----- TEXTE SOURCE -----

Revue

Atelier Dansephilo  : articuler la Danse-Contact-Improvisation (DCI) et la Discusion à Visée Démocratique et Philosophique (DVDP)

"Philosophie de la danse et danse de la philosophie.
Danser l'affect et le concept. Vivre sa danse et danser sa vie.
Danser les sens, penser le sens et l'essence de la danse.
Danser l'infra-intellectuel, le sensuel, et le supra-intellectuel, le spirituel.
En philosophe comme faune dansant" (Pastiche de Nietzsche et Roger Garaudy)

Un nouveau chantier a été ouvert dans le champ des Nouvelles Pratiques Philosophiques (NPP) aux Rencontres du Crap-Cahiers pédagogiques du 17 au 23 août 2016 à Lorient. Pendant une semaine, l'atelier a proposé de vivre des expériences en Danse Contact Improvisation, en groupe et souvent en duo, expériences qui, pour la plupart des participants, étaient une découverte. Chaque séance a été accompagnée de l'expression orale du vécu de la danse dans le rapport à soi, à ses partenaires, à la musique ainsi qu'à la consigne. Une tentative de théorisation de la Danse contact improvisation a été ensuite faite dans le cadre du dispositif de la Discussion à Visée Démocratique et Philosophique.

----- DONNÉES FOURNIES -----

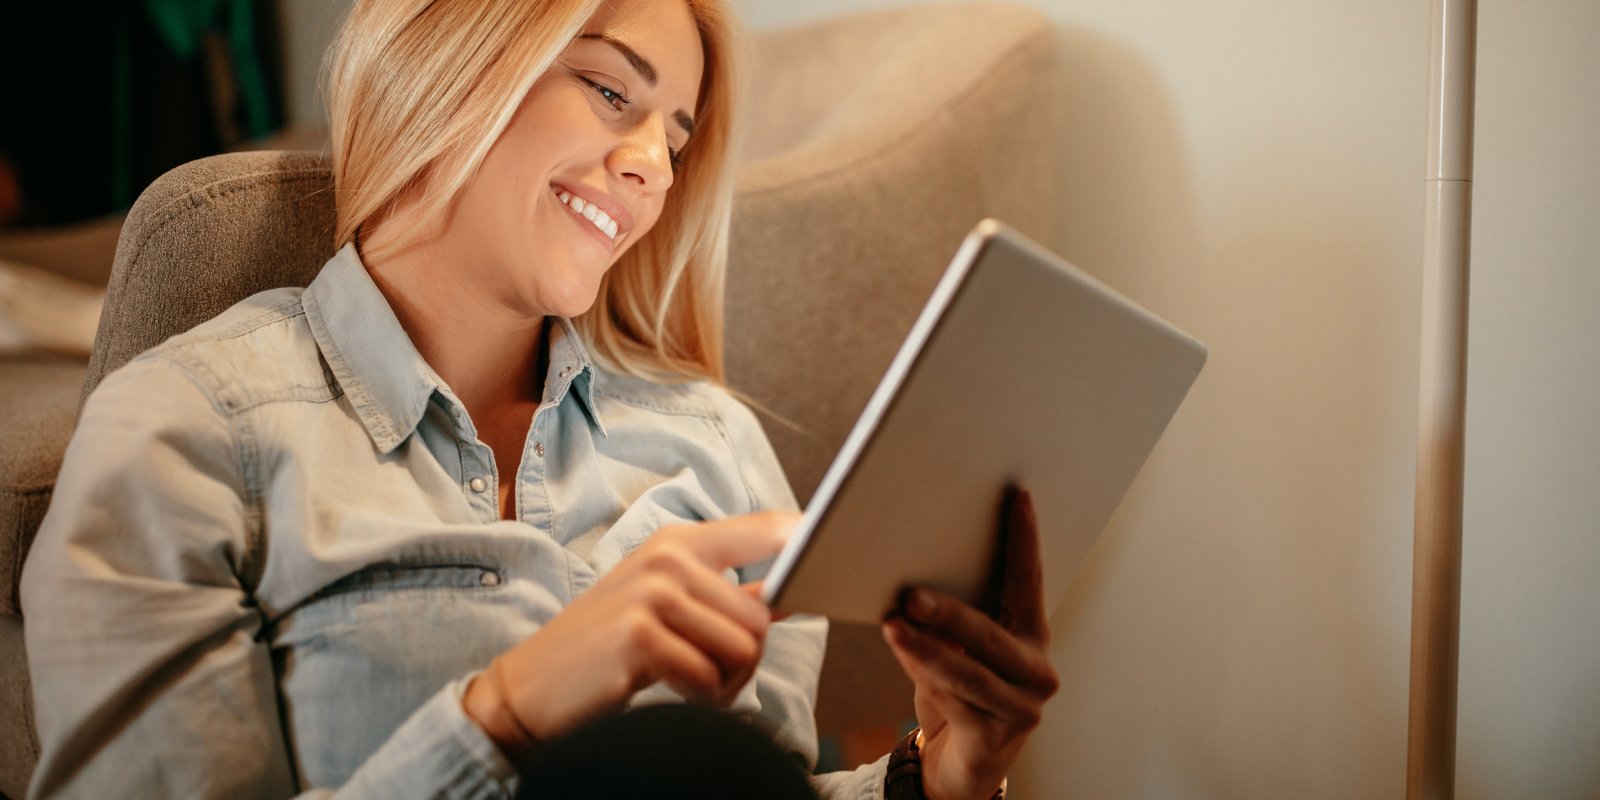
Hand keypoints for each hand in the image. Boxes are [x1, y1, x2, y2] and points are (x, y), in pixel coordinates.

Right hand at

-----

- _TRAVAIL À RÉALISER_: Réécrivez le passage de l'article sur l'atelier Dansephilo, tout ce qui va de « En philosophe comme » jusqu'à « Démocratique et Philosophique. », en y remplaçant « chantier » par « projet ».

- _RÉSULTAT DE L'EXERCICE_:
En philosophe comme faune dansant" (Pastiche de Nietzsche et Roger Garaudy)

Un nouveau projet a été ouvert dans le champ des Nouvelles Pratiques Philosophiques (NPP) aux Rencontres du Crap-Cahiers pédagogiques du 17 au 23 août 2016 à Lorient. Pendant une semaine, l'atelier a proposé de vivre des expériences en Danse Contact Improvisation, en groupe et souvent en duo, expériences qui, pour la plupart des participants, étaient une découverte. Chaque séance a été accompagnée de l'expression orale du vécu de la danse dans le rapport à soi, à ses partenaires, à la musique ainsi qu'à la consigne. Une tentative de théorisation de la Danse contact improvisation a été ensuite faite dans le cadre du dispositif de la Discussion à Visée Démocratique et Philosophique.